**What the task asks**
The data are to be restated in full, exactly as presented.

Records from a data source:
___

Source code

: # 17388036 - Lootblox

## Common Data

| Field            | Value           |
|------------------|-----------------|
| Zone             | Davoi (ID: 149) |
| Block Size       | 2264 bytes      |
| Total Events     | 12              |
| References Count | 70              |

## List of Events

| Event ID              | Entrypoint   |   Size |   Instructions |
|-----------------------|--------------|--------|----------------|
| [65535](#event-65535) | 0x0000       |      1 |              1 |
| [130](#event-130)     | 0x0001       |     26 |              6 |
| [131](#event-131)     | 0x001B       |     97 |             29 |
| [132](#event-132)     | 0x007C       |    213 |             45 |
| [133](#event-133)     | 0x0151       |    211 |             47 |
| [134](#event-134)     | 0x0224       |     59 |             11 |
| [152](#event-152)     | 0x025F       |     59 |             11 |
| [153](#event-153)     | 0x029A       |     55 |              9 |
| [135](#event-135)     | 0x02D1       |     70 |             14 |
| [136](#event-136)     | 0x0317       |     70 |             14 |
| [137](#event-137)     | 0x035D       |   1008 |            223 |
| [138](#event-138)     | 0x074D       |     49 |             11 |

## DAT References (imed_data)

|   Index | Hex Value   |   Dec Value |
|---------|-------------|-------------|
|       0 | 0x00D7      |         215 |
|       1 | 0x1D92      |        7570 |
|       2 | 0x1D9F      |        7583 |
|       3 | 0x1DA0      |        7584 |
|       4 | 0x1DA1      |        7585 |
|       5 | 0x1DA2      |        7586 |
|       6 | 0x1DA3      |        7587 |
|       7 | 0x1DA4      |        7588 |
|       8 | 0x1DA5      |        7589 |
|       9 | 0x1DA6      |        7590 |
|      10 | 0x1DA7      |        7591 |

___

**Result of the exercise**
Source code

: # 17388036 - Lootblox

## Common Data

| Field            | Value           |
|------------------|-----------------|
| Zone             | Davoi (ID: 149) |
| Block Size       | 2264 bytes      |
| Total Events     | 12              |
| References Count | 70              |

## List of Events

| Event ID              | Entrypoint   |   Size |   Instructions |
|-----------------------|--------------|--------|----------------|
| [65535](#event-65535) | 0x0000       |      1 |              1 |
| [130](#event-130)     | 0x0001       |     26 |              6 |
| [131](#event-131)     | 0x001B       |     97 |             29 |
| [132](#event-132)     | 0x007C       |    213 |             45 |
| [133](#event-133)     | 0x0151       |    211 |             47 |
| [134](#event-134)     | 0x0224       |     59 |             11 |
| [152](#event-152)     | 0x025F       |     59 |             11 |
| [153](#event-153)     | 0x029A       |     55 |              9 |
| [135](#event-135)     | 0x02D1       |     70 |             14 |
| [136](#event-136)     | 0x0317       |     70 |             14 |
| [137](#event-137)     | 0x035D       |   1008 |            223 |
| [138](#event-138)     | 0x074D       |     49 |             11 |

## DAT References (imed_data)

|   Index | Hex Value   |   Dec Value |
|---------|-------------|-------------|
|       0 | 0x00D7      |         215 |
|       1 | 0x1D92      |        7570 |
|       2 | 0x1D9F      |        7583 |
|       3 | 0x1DA0      |        7584 |
|       4 | 0x1DA1      |        7585 |
|       5 | 0x1DA2      |        7586 |
|       6 | 0x1DA3      |        7587 |
|       7 | 0x1DA4      |        7588 |
|       8 | 0x1DA5      |        7589 |
|       9 | 0x1DA6      |        7590 |
|      10 | 0x1DA7      |        7591 |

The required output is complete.